• **Exercise details**
Set down all of the entries word for word, omitting the images they contain.
..............................
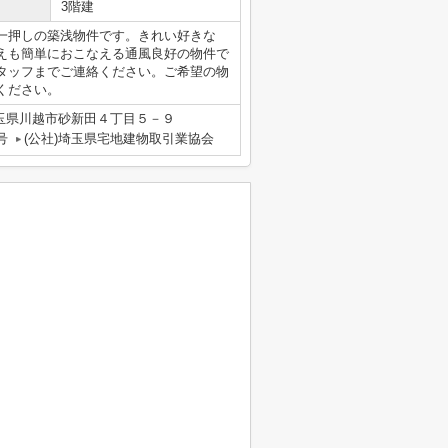
3階建
一押しの築浅物件です。きれい好きな
えも簡単におこなえる通風良好の物件で
タッフまでご連絡ください。ご希望の物
ください。
玉県川越市砂新田４丁目５－９
号
(公社)埼玉県宅地建物取引業協会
..............................
• **Task result**
3階建
一押しの築浅物件です。きれい好きな
えも簡単におこなえる通風良好の物件で
タッフまでご連絡ください。ご希望の物
ください。
玉県川越市砂新田４丁目５－９
号
(公社)埼玉県宅地建物取引業協会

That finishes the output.